Say you have the following union of tuples type:

type Arr = [number, 'number'] | [null, 'null'];

Such a union is considered a discriminated union; the property at index 1 is the discriminant because you can use it to tell which member of the union a value satisfies. (Such discrimination only works when the property you check is of a unit type: that is, a type to which only one value is assignable: like "number" or 123 or true or undefined or null, but not number or string.)

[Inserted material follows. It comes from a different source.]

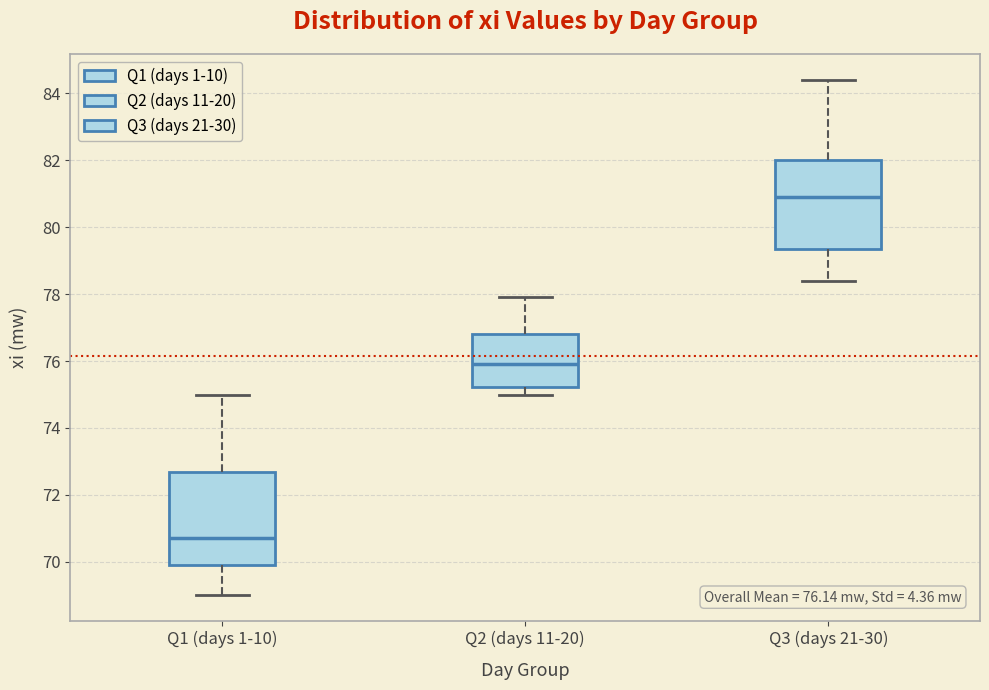

Which box has the highest median line?

Q3 (days 21-30)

That means you should indeed be able to narrow a value arr of type Arr to the appropriate member of the union by checking arr[1]:

function f(arr: Arr) {
  switch (arr[1]) {
    case "null": {
      const [data, status] = arr;
      return "It's null";
    }
    case "number": {
      const [data, status] = arr;
      return data.toFixed(2);
    }
  }
}

Note that what you cannot do is to destructure arr into data and status before you do this check. That’s because once you do this, data and status will each be seen by the compiler as uncorrelated union types. It will know that data is number | null and that status is "number" | "null", but it has no way to keep track of the fact that data cannot be null if status is "number". The discriminated union nature has been lost.

While it would be nice if there were some way for the compiler to represent correlated unions, and while I have filed an issue, microsoft/TypeScript#30581, wishing for such a thing, it’s not likely to be possible in TypeScript for the foreseeable future. Instead, I’d suggest the workaround above: where you check arr[1] directly, and then destructure if you need to afterward, once per each scope in which arr has been narrowed. It’s redundant, but at least the compiler can verify type safety.